И вдруг — слухи о болезни и возможной смерти; политическая теология сменилась политической патологией и танатологией. Тело нации затрещало по швам, политическая система на мгновение пошатнулась. И даже появление на публике помолодевшего и разгладившегося Путина уже не воспринимается как возвращение в политическое тело: наблюдатели говорят, что царя подменили, что Путин уже не тот и улыбается как-то странно — как та девочка, которой мама слишком туго затянула косичку. Травматический опыт десятидневного отсутствия президента и слухов о его болезни поставил Россию перед медицинским фактом: тело Путина стало политическим телом нации, заменило нам политику. Вместо исполнительной власти — позвоночник Путина, вместо рабочего графика — поджелудочная железа, вместо парламентской дискуссии — анализ походки и «крепкое рукопожатие». И поэтому слухи о его болезни моментально привели к политическому хаосу: в России нет институтов, кроме тела суверена, и любые надежды на политические перемены связаны исключительно с этим телом, мы все его заложники. Точно так же, как все жители СССР были заложниками тела Сталина в марте 1953 года, а в марте 1985 года и сам Союз стал заложником дряхлеющего тела Черненко (как до того — смертельно больного Андропова, подключенного к искусственной почке) и распадался на глазах.
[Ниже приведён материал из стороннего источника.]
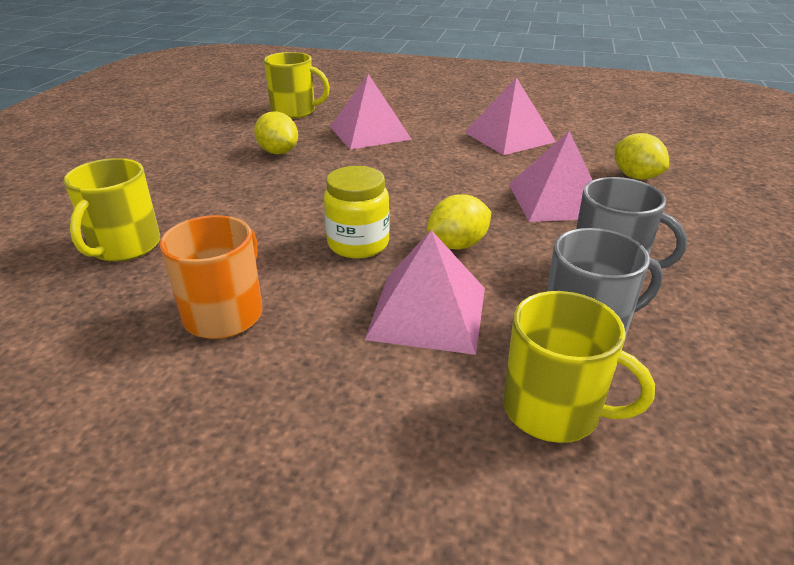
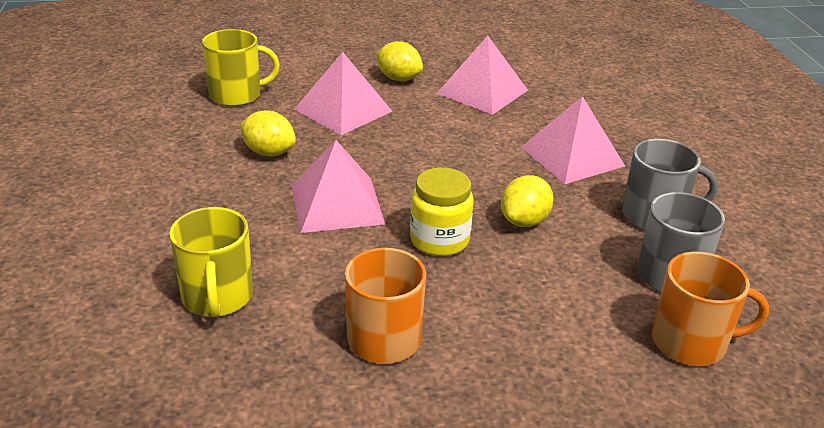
camera: 25 degrees left, 0 degrees up
(428, 312) = (549, 290): pink pyramid -> pink pyramid (337, 204)
(554, 410) = (691, 342): yellow mug -> orange mug
(635, 177) = (618, 118): yellow lemon -> yellow lemon (398, 79)

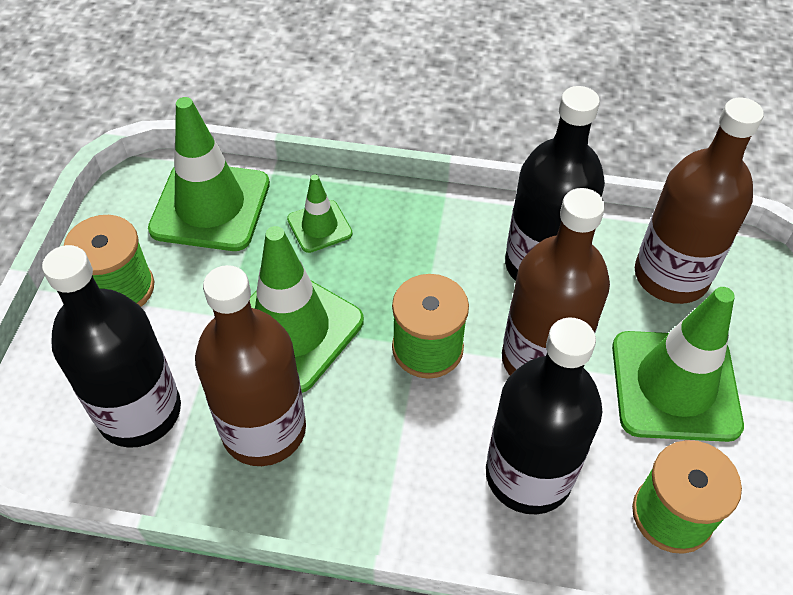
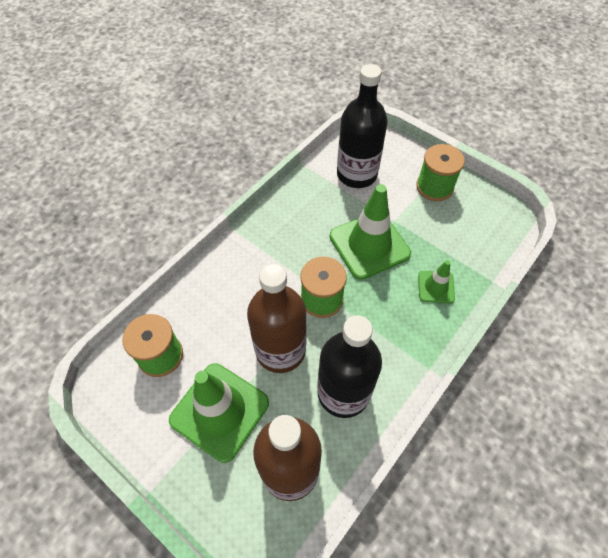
camera: 120 degrees right, 5 degrees up
(210, 206) = (477, 241): green traffic cone -> none
(264, 429) = (319, 213): brown bottle -> none
(528, 475) = (224, 305): black bottle -> none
Чтобы вырваться из этой средневековой модели, разорвать зависимость от тела короля, нам необходимо проделать ту же работу, что сделало Новое время: заменить тела институтами, отделить личность правителя от функции правления — чтобы Россия наконец стала гражданской нацией, а президент — обычным человеком из плоти и крови со своими болезнями и слабостями, а не вместилищем абстрактных идей и сакральных смыслов, ходячей скрепой. И только тогда мы будем избавлены от периодической необходимости со священным трепетом вслушиваться в дыхание Чейна — Стокса и с привычной усмешкой смотреть по телевизору танец маленьких лебедей.